Work task: Please pick out each line in the data below that contains the word "generated" and copy it.

Supplied material:
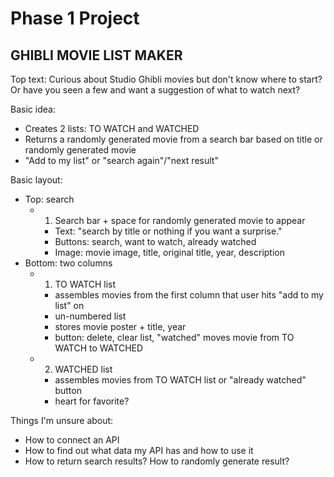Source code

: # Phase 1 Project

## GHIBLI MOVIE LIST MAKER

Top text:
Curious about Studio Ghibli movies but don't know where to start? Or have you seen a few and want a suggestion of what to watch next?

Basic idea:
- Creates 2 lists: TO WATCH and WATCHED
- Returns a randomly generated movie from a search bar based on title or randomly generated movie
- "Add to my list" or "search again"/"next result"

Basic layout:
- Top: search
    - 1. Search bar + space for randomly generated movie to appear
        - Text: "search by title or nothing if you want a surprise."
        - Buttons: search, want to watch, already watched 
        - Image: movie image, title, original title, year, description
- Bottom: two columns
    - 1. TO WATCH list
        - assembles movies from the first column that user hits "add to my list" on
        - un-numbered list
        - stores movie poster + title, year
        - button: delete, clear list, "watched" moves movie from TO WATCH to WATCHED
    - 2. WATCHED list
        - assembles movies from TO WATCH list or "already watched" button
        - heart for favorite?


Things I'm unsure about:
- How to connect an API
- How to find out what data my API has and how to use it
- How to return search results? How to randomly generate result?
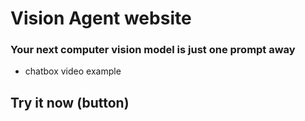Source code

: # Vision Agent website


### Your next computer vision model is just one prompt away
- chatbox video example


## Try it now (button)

Exercise output:
- Returns a randomly generated movie from a search bar based on title or randomly generated movie
    - 1. Search bar + space for randomly generated movie to appear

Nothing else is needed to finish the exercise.